Today, these minority Christians have gathered together on the web under a new banner: "Christians Alcoholics Anonymous." Perhaps this title might actually attract Christians in A.A., Christians who are considering A.A., and Christians who just don't like A.A. And, in a nation where free speech rules, why shouldn't they use this monniker!
Actually, though their sites themselves have different titles and often different authors, they might be considered a blessing to all those Christian leaders in recovery and Christians in recovery who don't know the facts about the early A.A. Christian Fellowship in Akron and become interested in finding out the truth.

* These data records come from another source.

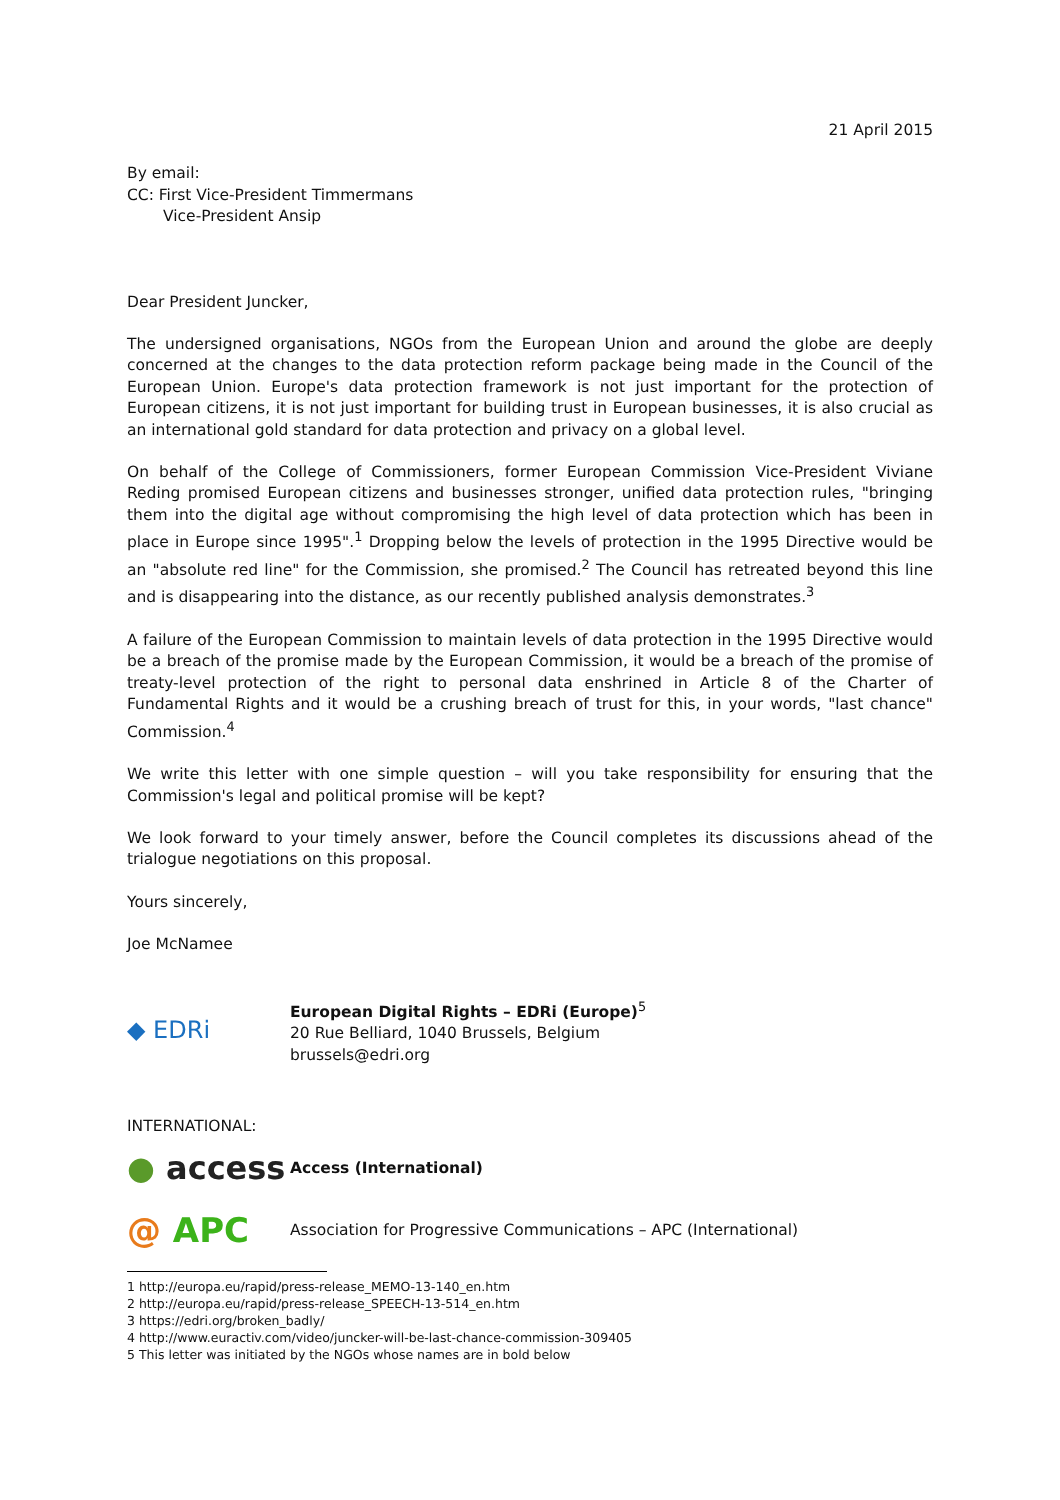21 April 2015
By email:
CC: First Vice-President Timmermans
Vice-President Ansip
Dear President Juncker,
The undersigned organisations, NGOs from the European Union and around the globe are deeply concerned at the changes to the data protection reform package being made in the Council of the European Union. Europe's data protection framework is not just important for the protection of European citizens, it is not just important for building trust in European businesses, it is also crucial as an international gold standard for data protection and privacy on a global level.
On behalf of the College of Commissioners, former European Commission Vice-President Viviane Reding promised European citizens and businesses stronger, unified data protection rules, "bringing them into the digital age without compromising the high level of data protection which has been in place in Europe since 1995".<sup>1</sup> Dropping below the levels of protection in the 1995 Directive would be an "absolute red line" for the Commission, she promised.<sup>2</sup> The Council has retreated beyond this line and is disappearing into the distance, as our recently published analysis demonstrates.<sup>3</sup>
A failure of the European Commission to maintain levels of data protection in the 1995 Directive would be a breach of the promise made by the European Commission, it would be a breach of the promise of treaty-level protection of the right to personal data enshrined in Article 8 of the Charter of Fundamental Rights and it would be a crushing breach of trust for this, in your words, "last chance" Commission.<sup>4</sup>
We write this letter with one simple question – will you take responsibility for ensuring that the Commission's legal and political promise will be kept?
We look forward to your timely answer, before the Council completes its discussions ahead of the trialogue negotiations on this proposal.
Yours sincerely,
Joe McNamee
◆ EDRi
European Digital Rights – EDRi (Europe)<sup>5</sup>
20 Rue Belliard, 1040 Brussels, Belgium
brussels@edri.org
INTERNATIONAL:
● access
Access (International)
@ APC
Association for Progressive Communications – APC (International)
1 http://europa.eu/rapid/press-release_MEMO-13-140_en.htm
2 http://europa.eu/rapid/press-release_SPEECH-13-514_en.htm
3 https://edri.org/broken_badly/
4 http://www.euractiv.com/video/juncker-will-be-last-chance-commission-309405
5 This letter was initiated by the NGOs whose names are in bold below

We have written plenty about these facts in such books as The Akron Genesis of Alcoholics Anonymous, When Early AAs Were Cured and Why, The James Club and the Original A.A. Program's Absolute Essentials, and The Good Book and the Big Book: A.A.'s Roots in the Bible.
And these titles are described and reviewed on our main website at www.dickb.com/titles.sthml.
Actually, the plethora of Christian anti-AA, Atheist anti-AA, and Anti-Bill Wilson writings have driven many an inquiring Christian to our websites: www.dickb.com; www.dickb-blog.com; http://drbob.info; http://freedomranchmaui.org; www.ChristianRecoveryCoalition.com; and
www.dickb.com/IFCR-Class.shtml. And that's exactly what we like--not the "anti" but the attention of those who want facts. We have no problem answering the critics--be they Christians, atheists, or ad-hominem souls. Our twenty years of research, our 39 published titles, and our more than 400 articles have provided facts that were virtually unknown or unreported or just plain distorted in 1990.
Right now, when you see "Christians Alcoholics Anonymous" on your search engine, think of the role that God, His Son Jesus Christ, and the Bible played in early A.A. and can play today for the tens, if not hundreds of thousands, or Christian leaders and Christians in recovery who want God's help. Our new start-up foundational class is "Introductory Foundations for Christian Recovery." It is simple, concise, thorough, and factual. And it is up to date--having been produced in 2010. See details on www.dickb.com/IFCR-Class.shtml.
And remember "Christians Alcoholics Anonymous" can best be translated "Christians in Alcoholics Anonymous," or "Christians in recovery," or those in Alcoholics Anonymous or recovery who want to know how the early Akron Christian Fellowship achieved its astonishing successes. In His Service, Dick B.